In a slap at Brazil's restive labor movement, a military court in February convicted the nation's most popular labor leader, Luis Ignacio da Silva, known as Lula, for leading an illegal strike. Although now free on appeal, Lula, who is president of Brazil's growing Labor Party, will be ineligible to run for public office because of his conviction.
Another group that has failed to benefit from the liberalization is the country's legislators.
"Congress is powerless. It's remunerated idlenes," says Cristina Tavares, an elected deputy for the Brazilian Democratic Movement Party. Indeed, a recent newspaper survey polled 141 deputies and found that 103 said Congress has "no power."

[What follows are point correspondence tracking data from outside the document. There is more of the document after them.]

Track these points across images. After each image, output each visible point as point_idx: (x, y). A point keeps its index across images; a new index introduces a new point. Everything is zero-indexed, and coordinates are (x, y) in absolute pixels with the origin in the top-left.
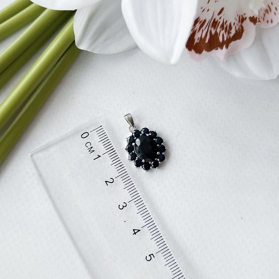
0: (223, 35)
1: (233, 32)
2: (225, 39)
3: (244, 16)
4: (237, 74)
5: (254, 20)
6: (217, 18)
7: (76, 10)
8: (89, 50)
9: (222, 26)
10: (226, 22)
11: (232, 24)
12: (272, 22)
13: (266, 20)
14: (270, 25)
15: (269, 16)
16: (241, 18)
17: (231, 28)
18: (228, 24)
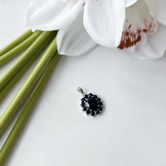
0: (133, 39)
1: (137, 37)
2: (134, 40)
3: (140, 30)
4: (142, 58)
5: (145, 31)
6: (128, 31)
7: (59, 30)
8: (65, 55)
9: (131, 34)
10: (132, 33)
11: (135, 34)
12: (153, 31)
13: (150, 31)
14: (153, 33)
15: (151, 29)
16: (138, 31)
17: (135, 35)
18: (133, 34)
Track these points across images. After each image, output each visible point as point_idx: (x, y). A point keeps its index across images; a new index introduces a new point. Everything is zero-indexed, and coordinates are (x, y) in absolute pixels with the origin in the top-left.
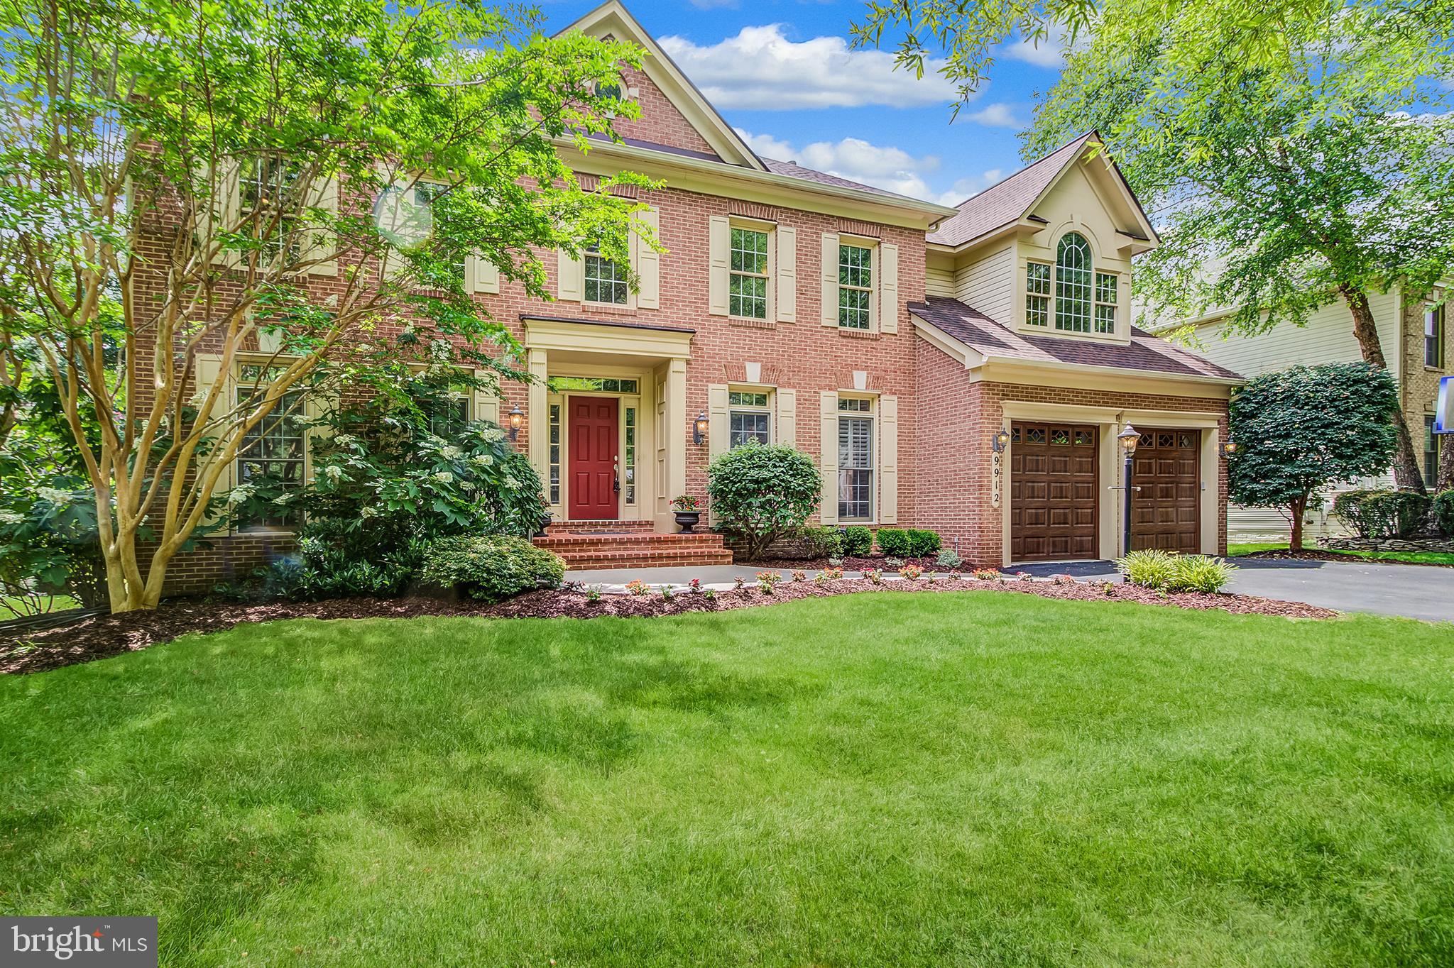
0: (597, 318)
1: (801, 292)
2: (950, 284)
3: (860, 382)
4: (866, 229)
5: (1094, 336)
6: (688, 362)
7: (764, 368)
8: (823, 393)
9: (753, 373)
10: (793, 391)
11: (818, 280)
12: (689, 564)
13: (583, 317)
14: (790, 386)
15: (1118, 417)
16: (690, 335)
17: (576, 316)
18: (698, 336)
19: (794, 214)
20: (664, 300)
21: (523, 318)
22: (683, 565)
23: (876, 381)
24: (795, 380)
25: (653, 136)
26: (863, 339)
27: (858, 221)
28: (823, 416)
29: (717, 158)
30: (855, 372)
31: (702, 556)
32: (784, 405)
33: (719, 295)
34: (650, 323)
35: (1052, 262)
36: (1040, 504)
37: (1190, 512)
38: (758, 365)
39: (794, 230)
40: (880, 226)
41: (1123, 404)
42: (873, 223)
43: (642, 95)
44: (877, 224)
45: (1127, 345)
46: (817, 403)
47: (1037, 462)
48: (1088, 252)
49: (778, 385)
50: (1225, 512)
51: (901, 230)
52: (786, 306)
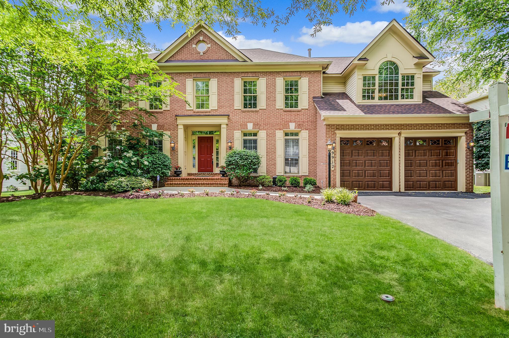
0: (198, 114)
1: (268, 98)
2: (343, 87)
3: (292, 127)
4: (294, 74)
5: (400, 101)
6: (227, 125)
7: (254, 125)
8: (277, 131)
9: (250, 127)
10: (265, 131)
11: (275, 94)
12: (213, 186)
13: (194, 114)
14: (264, 130)
15: (400, 134)
16: (227, 116)
17: (192, 114)
18: (231, 116)
19: (265, 73)
20: (219, 107)
21: (176, 116)
22: (211, 186)
23: (299, 126)
24: (266, 127)
25: (215, 57)
26: (293, 112)
27: (291, 72)
28: (277, 139)
29: (237, 60)
30: (290, 123)
31: (217, 184)
32: (262, 136)
33: (238, 103)
34: (214, 114)
35: (376, 75)
36: (360, 169)
37: (451, 172)
38: (252, 124)
39: (265, 79)
40: (301, 72)
41: (403, 128)
42: (298, 72)
43: (211, 46)
44: (299, 71)
45: (420, 103)
46: (275, 135)
47: (358, 153)
48: (397, 68)
49: (260, 130)
50: (472, 173)
51: (310, 72)
52: (262, 103)
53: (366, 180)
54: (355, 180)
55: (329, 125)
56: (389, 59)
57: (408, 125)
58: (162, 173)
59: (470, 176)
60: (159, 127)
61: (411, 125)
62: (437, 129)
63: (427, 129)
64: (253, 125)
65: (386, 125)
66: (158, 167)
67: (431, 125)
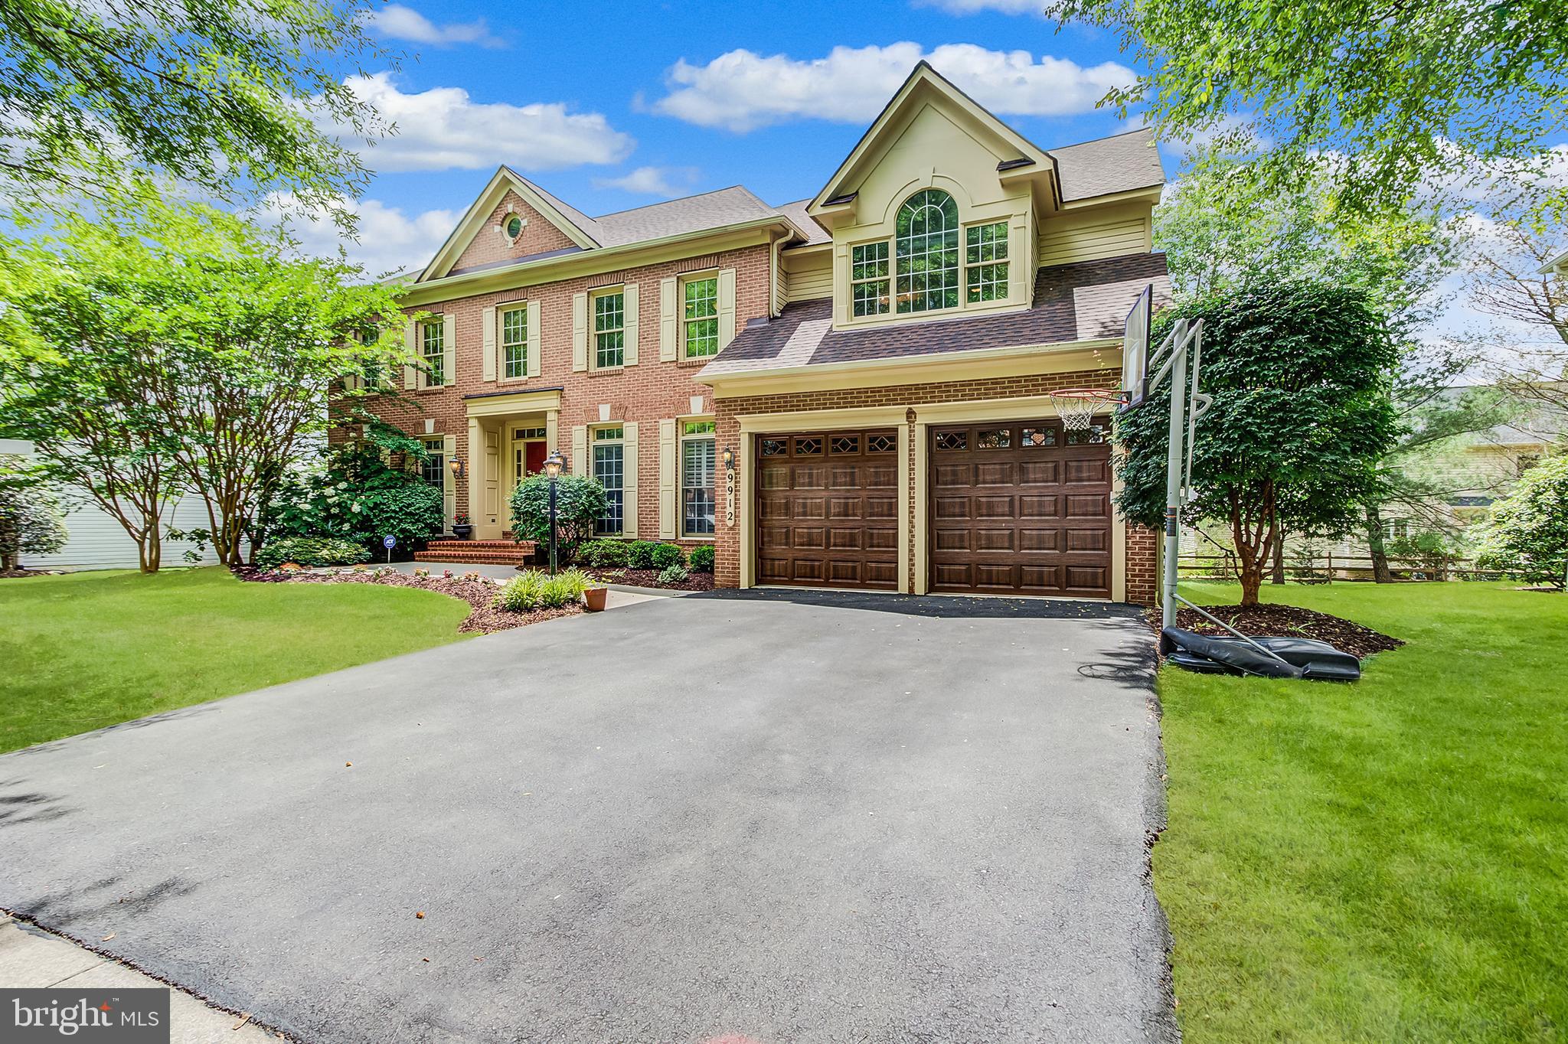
0: (505, 390)
1: (643, 337)
3: (697, 406)
4: (703, 263)
5: (964, 310)
6: (559, 412)
8: (661, 421)
9: (605, 414)
10: (636, 424)
11: (658, 323)
13: (497, 391)
14: (634, 419)
15: (911, 415)
16: (560, 392)
17: (494, 391)
18: (566, 391)
19: (636, 272)
20: (544, 369)
21: (466, 397)
24: (639, 413)
25: (537, 248)
26: (700, 366)
27: (696, 257)
28: (661, 442)
29: (578, 248)
30: (691, 399)
33: (581, 355)
34: (537, 386)
35: (889, 237)
36: (815, 524)
37: (1093, 536)
38: (609, 406)
39: (637, 285)
40: (718, 255)
41: (921, 398)
42: (710, 255)
43: (529, 222)
44: (715, 254)
45: (1023, 309)
46: (656, 430)
47: (810, 476)
48: (951, 207)
49: (626, 420)
50: (1151, 538)
51: (740, 252)
52: (631, 352)
53: (832, 555)
54: (801, 555)
55: (722, 401)
56: (925, 183)
57: (936, 387)
58: (403, 531)
59: (1145, 549)
60: (440, 426)
61: (947, 385)
62: (1028, 393)
63: (996, 395)
64: (612, 407)
65: (874, 390)
66: (391, 517)
67: (1009, 382)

Since 1964, the survey found, Congress has approved 3,719 bills, while the executive office has issued 31.246 decrees. Stripped of power of amendment, the Congress has 45 days to approve or reject a bill. If no action is taken, the bill automatically becomes law.
But the bombings show that Brazil's radical right believes democratization has already gone to far.
After the bombings, rightist newspaper columnist Adirson de Barros, who prides himself on being the spokesman for the military's secretive "hard line" faction, listed the reasons Army intelligence officers are angry: the publication of lists of torturers, threats by "subversive organizations" to bring torturers to trial, and Figueiredo's amnesty, which "integrated guerrillas and exiles into society."
"The abertura hasn't in any way benefited the soldiers who fulfilled their duty, and today are ostracized . . . persecuted and with a price on their heads," de Barros warned.